Saved data entries
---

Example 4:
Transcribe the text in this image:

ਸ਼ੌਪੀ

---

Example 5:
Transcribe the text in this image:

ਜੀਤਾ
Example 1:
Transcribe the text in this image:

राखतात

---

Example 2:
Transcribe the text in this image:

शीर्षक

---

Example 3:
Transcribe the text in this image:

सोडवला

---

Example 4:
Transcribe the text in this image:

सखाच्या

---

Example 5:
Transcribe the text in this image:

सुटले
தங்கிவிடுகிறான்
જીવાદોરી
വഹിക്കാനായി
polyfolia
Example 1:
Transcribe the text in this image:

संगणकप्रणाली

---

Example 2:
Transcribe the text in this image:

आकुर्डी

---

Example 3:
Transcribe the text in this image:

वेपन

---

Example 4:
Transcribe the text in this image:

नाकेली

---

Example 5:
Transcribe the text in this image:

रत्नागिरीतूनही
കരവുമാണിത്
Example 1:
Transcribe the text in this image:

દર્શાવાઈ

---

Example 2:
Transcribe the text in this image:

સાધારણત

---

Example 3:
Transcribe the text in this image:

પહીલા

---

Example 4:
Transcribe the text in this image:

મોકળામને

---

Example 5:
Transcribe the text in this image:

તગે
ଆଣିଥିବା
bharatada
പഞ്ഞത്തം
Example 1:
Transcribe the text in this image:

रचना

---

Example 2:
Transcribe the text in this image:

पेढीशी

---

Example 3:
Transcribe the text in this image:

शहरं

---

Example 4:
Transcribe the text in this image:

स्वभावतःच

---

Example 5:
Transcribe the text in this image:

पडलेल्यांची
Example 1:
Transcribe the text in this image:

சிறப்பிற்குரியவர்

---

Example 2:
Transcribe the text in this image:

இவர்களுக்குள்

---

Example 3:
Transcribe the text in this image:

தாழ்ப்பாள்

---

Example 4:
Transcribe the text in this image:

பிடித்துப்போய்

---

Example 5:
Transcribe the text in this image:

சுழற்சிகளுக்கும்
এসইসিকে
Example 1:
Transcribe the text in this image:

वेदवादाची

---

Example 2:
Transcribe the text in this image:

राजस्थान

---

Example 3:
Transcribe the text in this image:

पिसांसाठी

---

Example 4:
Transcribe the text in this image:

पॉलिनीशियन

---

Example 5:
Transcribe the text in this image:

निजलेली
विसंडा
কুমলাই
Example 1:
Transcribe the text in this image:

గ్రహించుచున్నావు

*What the exercise asks:*
Give every entry once more, exactly as it reads.

*Answer to this task:*
---

Example 4:
Transcribe the text in this image:

ਸ਼ੌਪੀ

---

Example 5:
Transcribe the text in this image:

ਜੀਤਾ
Example 1:
Transcribe the text in this image:

राखतात

---

Example 2:
Transcribe the text in this image:

शीर्षक

---

Example 3:
Transcribe the text in this image:

सोडवला

---

Example 4:
Transcribe the text in this image:

सखाच्या

---

Example 5:
Transcribe the text in this image:

सुटले
தங்கிவிடுகிறான்
જીવાદોરી
വഹിക്കാനായി
polyfolia
Example 1:
Transcribe the text in this image:

संगणकप्रणाली

---

Example 2:
Transcribe the text in this image:

आकुर्डी

---

Example 3:
Transcribe the text in this image:

वेपन

---

Example 4:
Transcribe the text in this image:

नाकेली

---

Example 5:
Transcribe the text in this image:

रत्नागिरीतूनही
കരവുമാണിത്
Example 1:
Transcribe the text in this image:

દર્શાવાઈ

---

Example 2:
Transcribe the text in this image:

સાધારણત

---

Example 3:
Transcribe the text in this image:

પહીલા

---

Example 4:
Transcribe the text in this image:

મોકળામને

---

Example 5:
Transcribe the text in this image:

તગે
ଆଣିଥିବା
bharatada
പഞ്ഞത്തം
Example 1:
Transcribe the text in this image:

रचना

---

Example 2:
Transcribe the text in this image:

पेढीशी

---

Example 3:
Transcribe the text in this image:

शहरं

---

Example 4:
Transcribe the text in this image:

स्वभावतःच

---

Example 5:
Transcribe the text in this image:

पडलेल्यांची
Example 1:
Transcribe the text in this image:

சிறப்பிற்குரியவர்

---

Example 2:
Transcribe the text in this image:

இவர்களுக்குள்

---

Example 3:
Transcribe the text in this image:

தாழ்ப்பாள்

---

Example 4:
Transcribe the text in this image:

பிடித்துப்போய்

---

Example 5:
Transcribe the text in this image:

சுழற்சிகளுக்கும்
এসইসিকে
Example 1:
Transcribe the text in this image:

वेदवादाची

---

Example 2:
Transcribe the text in this image:

राजस्थान

---

Example 3:
Transcribe the text in this image:

पिसांसाठी

---

Example 4:
Transcribe the text in this image:

पॉलिनीशियन

---

Example 5:
Transcribe the text in this image:

निजलेली
विसंडा
কুমলাই
Example 1:
Transcribe the text in this image:

గ్రహించుచున్నావు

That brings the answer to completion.